+++ Provided text

Within the top-level model repository directory there must be zero or more sub-directories. Each of the sub-directories contains the repository information for the corresponding model. The config.pbtxt file describes the model configuration for the model. For some models, config.pbtxt is required while for others it is optional. See Auto-Generated Model Configuration for more information.

Each directory must have at least one numeric sub-directory representing a version of the model. For more information about how the model versions are handled by Triton see Model Versions. Each model is executed by a specific backend. Within each version sub-directory there must be the files required by that backend. For example, models that use framework backends such as TensorRT, PyTorch, ONNX, OpenVINO and TensorFlow must provide the framework-specific model files.

Model Repository Locations

Triton can access models from one or more locally accessible file paths, from Google Cloud Storage, from Amazon S3, and from Azure Storage.

Local File System

For a locally accessible file-system the absolute path must be specified.

$ tritonserver --model-repository=/path/to/model/repository ...

Cloud Storage with Environment variables

Google Cloud Storage

For a model repository residing in Google Cloud Storage, the repository path must be prefixed with gs://.

$ tritonserver --model-repository=gs://bucket/path/to/model/repository ...

++++++

- _Work item 1_
Decide whether each statement agrees with the Triton model repository passage. Answer yes or no for each, and quote the passage's deciding words.
(a) A relative path is enough for a model repository on a locally accessible file system.
(b) Each model directory must have at least one numeric sub-directory that represents a version of the model.
(c) A model repository path in Google Cloud Storage must be prefixed with gs://.
The Triton model repository passage and the saved entries have no connection to each other.

+++ Data for processing

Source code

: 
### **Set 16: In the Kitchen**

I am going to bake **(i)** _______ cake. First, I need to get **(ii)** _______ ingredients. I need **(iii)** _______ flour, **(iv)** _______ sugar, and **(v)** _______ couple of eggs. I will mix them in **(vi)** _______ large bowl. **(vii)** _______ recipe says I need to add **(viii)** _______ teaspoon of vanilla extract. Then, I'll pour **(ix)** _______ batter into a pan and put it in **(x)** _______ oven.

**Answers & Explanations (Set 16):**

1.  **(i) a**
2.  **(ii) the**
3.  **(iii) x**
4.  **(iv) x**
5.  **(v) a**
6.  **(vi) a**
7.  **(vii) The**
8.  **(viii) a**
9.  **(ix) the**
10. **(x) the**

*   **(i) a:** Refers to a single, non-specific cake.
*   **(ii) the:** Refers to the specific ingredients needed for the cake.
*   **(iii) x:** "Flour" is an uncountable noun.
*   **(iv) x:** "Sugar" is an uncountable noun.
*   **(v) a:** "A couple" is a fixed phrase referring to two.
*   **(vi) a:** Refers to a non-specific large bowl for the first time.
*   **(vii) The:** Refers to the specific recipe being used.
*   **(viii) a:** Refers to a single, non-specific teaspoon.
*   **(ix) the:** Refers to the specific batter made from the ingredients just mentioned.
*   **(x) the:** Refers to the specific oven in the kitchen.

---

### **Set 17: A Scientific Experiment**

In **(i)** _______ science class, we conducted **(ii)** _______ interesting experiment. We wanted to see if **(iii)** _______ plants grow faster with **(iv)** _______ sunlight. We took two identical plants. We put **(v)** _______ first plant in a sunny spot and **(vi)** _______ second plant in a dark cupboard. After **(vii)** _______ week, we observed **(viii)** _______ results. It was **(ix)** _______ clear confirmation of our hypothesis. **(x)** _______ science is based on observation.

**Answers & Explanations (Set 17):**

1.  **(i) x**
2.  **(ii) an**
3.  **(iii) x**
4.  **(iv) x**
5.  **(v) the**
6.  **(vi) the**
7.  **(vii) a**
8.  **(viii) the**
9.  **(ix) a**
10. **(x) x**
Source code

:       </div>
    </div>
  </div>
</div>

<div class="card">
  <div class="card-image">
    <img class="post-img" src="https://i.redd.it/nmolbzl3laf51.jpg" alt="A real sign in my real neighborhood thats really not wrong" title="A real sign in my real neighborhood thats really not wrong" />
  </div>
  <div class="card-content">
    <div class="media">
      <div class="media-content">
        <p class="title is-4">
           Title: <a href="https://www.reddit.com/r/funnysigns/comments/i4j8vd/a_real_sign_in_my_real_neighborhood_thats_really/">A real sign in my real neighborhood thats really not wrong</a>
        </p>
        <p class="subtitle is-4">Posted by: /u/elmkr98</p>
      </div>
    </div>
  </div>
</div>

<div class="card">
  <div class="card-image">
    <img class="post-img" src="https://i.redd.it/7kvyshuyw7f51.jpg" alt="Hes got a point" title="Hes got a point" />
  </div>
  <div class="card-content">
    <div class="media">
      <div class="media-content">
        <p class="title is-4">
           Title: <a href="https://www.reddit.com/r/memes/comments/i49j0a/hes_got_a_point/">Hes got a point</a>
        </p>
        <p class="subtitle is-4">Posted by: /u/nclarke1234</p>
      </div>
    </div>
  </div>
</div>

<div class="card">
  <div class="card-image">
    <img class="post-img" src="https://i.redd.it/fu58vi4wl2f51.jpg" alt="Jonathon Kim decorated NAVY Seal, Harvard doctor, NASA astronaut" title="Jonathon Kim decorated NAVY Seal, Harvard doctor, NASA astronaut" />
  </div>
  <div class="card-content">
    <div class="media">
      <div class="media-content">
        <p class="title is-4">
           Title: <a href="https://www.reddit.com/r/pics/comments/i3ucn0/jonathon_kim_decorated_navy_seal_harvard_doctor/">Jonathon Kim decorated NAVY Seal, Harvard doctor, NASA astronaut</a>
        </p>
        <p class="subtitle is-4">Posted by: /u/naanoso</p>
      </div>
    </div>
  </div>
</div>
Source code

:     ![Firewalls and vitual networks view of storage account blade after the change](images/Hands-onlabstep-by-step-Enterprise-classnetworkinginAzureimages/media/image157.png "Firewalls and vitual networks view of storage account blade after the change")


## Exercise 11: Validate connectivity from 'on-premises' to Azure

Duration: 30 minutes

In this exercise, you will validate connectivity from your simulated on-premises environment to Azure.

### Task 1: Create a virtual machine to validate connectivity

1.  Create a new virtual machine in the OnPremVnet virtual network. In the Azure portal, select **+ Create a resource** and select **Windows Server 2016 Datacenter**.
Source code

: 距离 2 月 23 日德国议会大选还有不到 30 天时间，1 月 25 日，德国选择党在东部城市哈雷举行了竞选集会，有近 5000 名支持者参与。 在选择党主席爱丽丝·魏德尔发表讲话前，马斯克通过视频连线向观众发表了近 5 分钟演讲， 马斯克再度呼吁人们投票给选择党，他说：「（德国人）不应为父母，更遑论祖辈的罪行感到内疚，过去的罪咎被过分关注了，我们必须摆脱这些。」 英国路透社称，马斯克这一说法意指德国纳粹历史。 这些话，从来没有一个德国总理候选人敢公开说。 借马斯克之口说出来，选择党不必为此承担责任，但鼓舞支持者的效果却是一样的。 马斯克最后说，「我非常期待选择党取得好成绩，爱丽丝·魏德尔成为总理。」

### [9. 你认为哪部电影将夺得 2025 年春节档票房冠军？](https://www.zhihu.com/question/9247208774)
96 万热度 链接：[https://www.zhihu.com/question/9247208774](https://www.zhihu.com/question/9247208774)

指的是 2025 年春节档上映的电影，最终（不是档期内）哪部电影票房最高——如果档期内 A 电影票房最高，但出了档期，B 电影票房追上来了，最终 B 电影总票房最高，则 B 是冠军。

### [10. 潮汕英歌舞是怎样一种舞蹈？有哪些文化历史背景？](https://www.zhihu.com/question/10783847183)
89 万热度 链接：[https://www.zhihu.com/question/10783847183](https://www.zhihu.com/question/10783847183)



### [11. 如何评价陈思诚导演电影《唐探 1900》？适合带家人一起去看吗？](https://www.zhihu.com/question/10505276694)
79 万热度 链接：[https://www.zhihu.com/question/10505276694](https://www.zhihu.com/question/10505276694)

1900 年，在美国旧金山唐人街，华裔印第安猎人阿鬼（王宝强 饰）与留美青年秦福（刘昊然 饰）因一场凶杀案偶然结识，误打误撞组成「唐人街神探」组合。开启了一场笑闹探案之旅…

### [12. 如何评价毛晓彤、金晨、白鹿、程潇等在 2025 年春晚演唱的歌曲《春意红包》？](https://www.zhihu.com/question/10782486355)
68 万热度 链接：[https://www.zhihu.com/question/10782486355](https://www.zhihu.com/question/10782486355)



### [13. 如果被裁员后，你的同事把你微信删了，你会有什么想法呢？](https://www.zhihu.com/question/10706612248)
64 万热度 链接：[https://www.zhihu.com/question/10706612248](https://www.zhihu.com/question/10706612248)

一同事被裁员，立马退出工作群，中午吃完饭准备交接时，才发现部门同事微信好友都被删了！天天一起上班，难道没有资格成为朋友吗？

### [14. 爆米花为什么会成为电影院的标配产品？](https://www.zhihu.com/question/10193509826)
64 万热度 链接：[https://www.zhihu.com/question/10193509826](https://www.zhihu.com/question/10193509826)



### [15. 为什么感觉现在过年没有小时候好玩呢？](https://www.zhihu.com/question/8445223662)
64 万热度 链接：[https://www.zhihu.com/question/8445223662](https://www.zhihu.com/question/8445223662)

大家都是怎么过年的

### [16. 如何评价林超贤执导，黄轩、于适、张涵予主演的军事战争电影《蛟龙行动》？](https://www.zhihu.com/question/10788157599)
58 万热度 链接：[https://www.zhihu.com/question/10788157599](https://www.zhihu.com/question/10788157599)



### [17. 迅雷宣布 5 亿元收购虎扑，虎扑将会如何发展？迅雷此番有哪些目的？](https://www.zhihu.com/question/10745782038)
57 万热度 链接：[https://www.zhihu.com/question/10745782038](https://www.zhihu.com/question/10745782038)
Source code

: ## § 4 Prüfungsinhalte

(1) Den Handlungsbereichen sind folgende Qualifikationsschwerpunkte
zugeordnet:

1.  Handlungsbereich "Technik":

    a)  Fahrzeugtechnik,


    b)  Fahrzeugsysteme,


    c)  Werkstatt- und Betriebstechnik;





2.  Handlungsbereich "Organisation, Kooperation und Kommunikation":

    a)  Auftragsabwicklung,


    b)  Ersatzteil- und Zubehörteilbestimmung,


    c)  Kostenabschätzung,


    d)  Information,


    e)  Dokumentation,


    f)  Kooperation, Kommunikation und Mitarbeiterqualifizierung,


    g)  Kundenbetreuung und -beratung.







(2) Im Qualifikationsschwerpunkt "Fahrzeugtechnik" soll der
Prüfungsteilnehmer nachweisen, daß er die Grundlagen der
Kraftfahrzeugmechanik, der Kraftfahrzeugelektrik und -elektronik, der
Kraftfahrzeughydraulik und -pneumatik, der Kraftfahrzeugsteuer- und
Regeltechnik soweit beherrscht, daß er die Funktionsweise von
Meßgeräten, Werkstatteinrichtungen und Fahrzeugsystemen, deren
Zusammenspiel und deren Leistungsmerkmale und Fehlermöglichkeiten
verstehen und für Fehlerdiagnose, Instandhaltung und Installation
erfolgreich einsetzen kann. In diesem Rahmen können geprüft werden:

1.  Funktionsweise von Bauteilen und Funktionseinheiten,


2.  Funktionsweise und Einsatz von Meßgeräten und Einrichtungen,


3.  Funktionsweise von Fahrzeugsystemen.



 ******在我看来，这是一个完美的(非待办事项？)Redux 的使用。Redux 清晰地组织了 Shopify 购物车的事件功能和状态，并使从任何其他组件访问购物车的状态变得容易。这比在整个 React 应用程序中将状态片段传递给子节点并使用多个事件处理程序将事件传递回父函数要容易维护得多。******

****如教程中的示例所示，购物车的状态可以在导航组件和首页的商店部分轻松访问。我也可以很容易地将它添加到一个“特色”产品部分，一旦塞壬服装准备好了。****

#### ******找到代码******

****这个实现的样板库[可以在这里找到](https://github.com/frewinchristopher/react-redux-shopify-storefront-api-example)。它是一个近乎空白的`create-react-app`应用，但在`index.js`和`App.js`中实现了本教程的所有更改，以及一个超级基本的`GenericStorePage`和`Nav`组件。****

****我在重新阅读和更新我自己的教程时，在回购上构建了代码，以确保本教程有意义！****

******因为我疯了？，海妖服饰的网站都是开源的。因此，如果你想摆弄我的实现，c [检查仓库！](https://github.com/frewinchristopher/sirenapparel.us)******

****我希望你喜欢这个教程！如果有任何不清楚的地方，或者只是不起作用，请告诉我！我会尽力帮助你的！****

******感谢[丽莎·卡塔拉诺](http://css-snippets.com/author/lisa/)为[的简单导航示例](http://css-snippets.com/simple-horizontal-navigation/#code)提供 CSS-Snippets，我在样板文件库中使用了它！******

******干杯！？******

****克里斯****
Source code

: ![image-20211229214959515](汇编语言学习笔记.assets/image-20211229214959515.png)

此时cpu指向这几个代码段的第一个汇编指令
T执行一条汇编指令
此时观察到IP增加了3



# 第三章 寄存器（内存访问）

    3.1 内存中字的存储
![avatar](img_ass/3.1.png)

++++++

- _Work item 2_
Please list the lines of the saved entries as a numbered list, leaving out blank lines. Start at the first line of the entries and continue up to and including the line with "### **Set 17: A Scientific Experiment**".

- _Task answer 1_
(a) No: "For a locally accessible file-system the absolute path must be specified."
(b) Yes: "Each directory must have at least one numeric sub-directory representing a version of the model."
(c) Yes: "For a model repository residing in Google Cloud Storage, the repository path must be prefixed with gs://."

- _Task answer 2_
1. Source code
2. : 
3. ### **Set 16: In the Kitchen**
4. I am going to bake **(i)** _______ cake. First, I need to get **(ii)** _______ ingredients. I need **(iii)** _______ flour, **(iv)** _______ sugar, and **(v)** _______ couple of eggs. I will mix them in **(vi)** _______ large bowl. **(vii)** _______ recipe says I need to add **(viii)** _______ teaspoon of vanilla extract. Then, I'll pour **(ix)** _______ batter into a pan and put it in **(x)** _______ oven.
5. **Answers & Explanations (Set 16):**
6. 1.  **(i) a**
7. 2.  **(ii) the**
8. 3.  **(iii) x**
9. 4.  **(iv) x**
10. 5.  **(v) a**
11. 6.  **(vi) a**
12. 7.  **(vii) The**
13. 8.  **(viii) a**
14. 9.  **(ix) the**
15. 10. **(x) the**
16. *   **(i) a:** Refers to a single, non-specific cake.
17. *   **(ii) the:** Refers to the specific ingredients needed for the cake.
18. *   **(iii) x:** "Flour" is an uncountable noun.
19. *   **(iv) x:** "Sugar" is an uncountable noun.
20. *   **(v) a:** "A couple" is a fixed phrase referring to two.
21. *   **(vi) a:** Refers to a non-specific large bowl for the first time.
22. *   **(vii) The:** Refers to the specific recipe being used.
23. *   **(viii) a:** Refers to a single, non-specific teaspoon.
24. *   **(ix) the:** Refers to the specific batter made from the ingredients just mentioned.
25. *   **(x) the:** Refers to the specific oven in the kitchen.
26. ---
27. ### **Set 17: A Scientific Experiment**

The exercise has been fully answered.